BONNER emphasises feedback loops as the core of complex system behaviour. This section defines those loops:
- PID loops: Per-skid temperature control with bumpless transitions, anti-windup and pre-set tuning modes (coarse/commissioning vs fine/steady-state).
- Setpoint ramps: Gradients and soak times prevent rapid behaviour changes that could cascade through equipment or product.
- Permissives/trips: Environmental constraints determining when control actions are valid.
- Alarms: Prioritised and filtered following ISA-18.2 to avoid “behavioural noise” (nuisance alarms).
- Manual mode: Time-limited maintenance control with logged bypasses to prevent long-term drift in system behaviour.
- Fail-safe behaviour: Ensures the system exhibits defined, predictable responses under failure critical in BONNER’s concept of structural stability.
2.4 HMI / User Experience
Human operators are key behavioural agents within BONNER’s model. HMI design ensures alignment between operator intent and machine behaviour:
- Overview pages for situational awareness
- Per-skid detailed control
- Maintenance tools (faceplates, tuning)
- Reporting, events, and parameter change tracking
2.5 Data Logging and Retention
In BONNER’s model, learning and adaptation emerge from consistent feedback. Data capture supports this:
- 30+ days of rolling trend and alarm storage
- CSV export to USB
- Audit trail for all parameter changes
2.6 Electrical and Documentation
Environmental and structural conditions, these include:
- Builds compliant with EN/IEC regulations
- Full EPLAN documentation suite
- Comprehensive labelling to maintain long-term system legibility
2.7 Testing, Commissioning and Training
Testing represents controlled exposure to environmental variation to confirm stable behaviour:
- FAT: I/O simulation, loop validation, power loss behaviour
- SAT: Cold/hot commissioning, proving setpoint ramps
- Training: Ensures operators become competent behavioural agents within the system.
3. Compliance and Declarations
Regulatory context forms the “macro-environment” in BONNER’s model, placing constraints on acceptable system behaviour.
Includes CE marking, Machinery Directive declarations, safety lifecycle disclaimers, and full documentation.

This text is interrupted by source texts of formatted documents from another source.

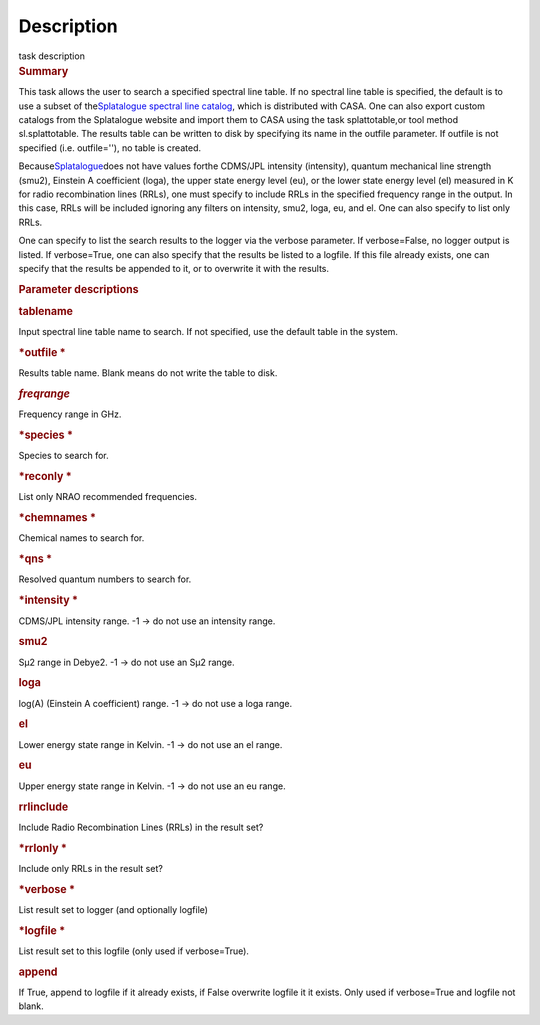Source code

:.. container::
   :name: viewlet-above-content-title

Description
===========

.. container::
   :name: viewlet-below-content-title

.. container:: documentDescription description

   task description

.. container:: section
   :name: viewlet-above-content-body

.. container:: section
   :name: content-core

   .. container::
      :name: parent-fieldname-text

      .. rubric:: Summary
         :name: summary

      This task allows the user to search a specified spectral line
      table. If no spectral line table is specified, the default is to
      use a subset of the\ `Splatalogue spectral line
      catalog <http://www.cv.nrao.edu/php/splat/>`__\ , which is
      distributed with CASA. One can also export custom catalogs from
      the Splatalogue website and import them to CASA using the task
      splattotable\ ,or tool method sl.splattotable. The results table
      can be written to disk by specifying its name in the outfile
      parameter. If outfile is not specified (i.e. outfile=''), no table
      is created.

      Because\ \ `Splatalogue <http://www.cv.nrao.edu/php/splat/>`__\ \ does
      not have values forthe CDMS/JPL intensity (intensity), quantum
      mechanical line strength (smu2), Einstein A coefficient (loga),
      the upper state energy level (eu), or the lower state energy level
      (el) measured in K for radio recombination lines (RRLs), one must
      specify to include RRLs in the specified frequency range in the
      output. In this case, RRLs will be included ignoring any filters
      on intensity, smu2, loga, eu, and el. One can also specify to list
      only RRLs.

      One can specify to list the search results to the logger via the
      verbose parameter. If verbose=False, no logger output is listed.
      If verbose=True, one can also specify that the results be listed
      to a logfile. If this file already exists, one can specify that
      the results be appended to it, or to overwrite it with the
      results.

       

      .. rubric:: Parameter descriptions
         :name: parameter-descriptions

      .. rubric:: tablename
         :name: tablename
         :class: p1

      Input spectral line table name to search. If not specified, use
      the default table in the system.

      .. rubric:: *outfile
         *
         :name: outfile
         :class: p1

      Results table name. Blank means do not write the table to disk.

      .. rubric:: *freqrange*
         :name: freqrange
         :class: p1

      Frequency range in GHz.

      .. rubric:: *species
         *
         :name: species
         :class: p1

      Species to search for.

      .. rubric:: *reconly
         *
         :name: reconly
         :class: p1

      List only NRAO recommended frequencies.

      .. rubric:: *chemnames
         *
         :name: chemnames
         :class: p1

      Chemical names to search for.

      .. rubric:: *qns
         *
         :name: qns
         :class: p1

      Resolved quantum numbers to search for.

      .. rubric:: *intensity
         *
         :name: intensity
         :class: p1

      CDMS/JPL intensity range. -1 -> do not use an intensity range.

      .. rubric:: smu2\ 
         :name: smu2
         :class: p1

      Sμ\ 2 range in Debye\ 2. -1 -> do not use an Sμ\ 2 range.

      .. rubric:: loga\ 
         :name: loga
         :class: p1

      log(A) (Einstein A coefficient) range. -1 -> do not use a loga
      range.

      .. rubric:: el\ 
         :name: el
         :class: p1

      Lower energy state range in Kelvin. -1 -> do not use an el range.

      .. rubric:: eu\ 
         :name: eu
         :class: p1

      Upper energy state range in Kelvin. -1 -> do not use an eu range.

      .. rubric:: rrlinclude\ 
         :name: rrlinclude
         :class: p1

      Include Radio Recombination Lines (RRLs) in the result set?

      .. rubric:: *rrlonly
         *
         :name: rrlonly
         :class: p1

      Include only RRLs in the result set?

      .. rubric:: *verbose
         *
         :name: verbose
         :class: p1

      List result set to logger (and optionally logfile)

      .. rubric:: *logfile
         *
         :name: logfile
         :class: p1

      List result set to this logfile (only used if verbose=True).

      .. rubric:: append\ 
         :name: append
         :class: p1

      If True, append to logfile if it already exists, if False
      overwrite logfile it it exists. Only used if verbose=True and
      logfile not blank.     

.. container:: section
   :name: viewlet-below-content-body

4. Cybersecurity (OT Baseline)
Cybersecurity defines the interaction boundaries a central theme in BONNER’s ecological design:
- OT network segmentation
- Named accounts and change control
- Managed firmware/backup strategy
5. Performance and Acceptance Criteria
Performance targets define the desired system-level behavioural outcomes that all components collectively produce:
- Temperature control within ±1.0 °C
- Ramps within ±0.5 °C and limited overshoot
- ≥ 99% availability
- Full alarm cause-and-effect execution
- Reliable logs and audit trails
6. Assumptions
Assumptions capture the external environmental features that shape system behaviour but lie outside the system boundary part of BONNER’s emphasis on contextual dependencies.
Includes mechanical services by others, utilities availability, absence of ATEX zoning, valve signal types, and HMI location suitability.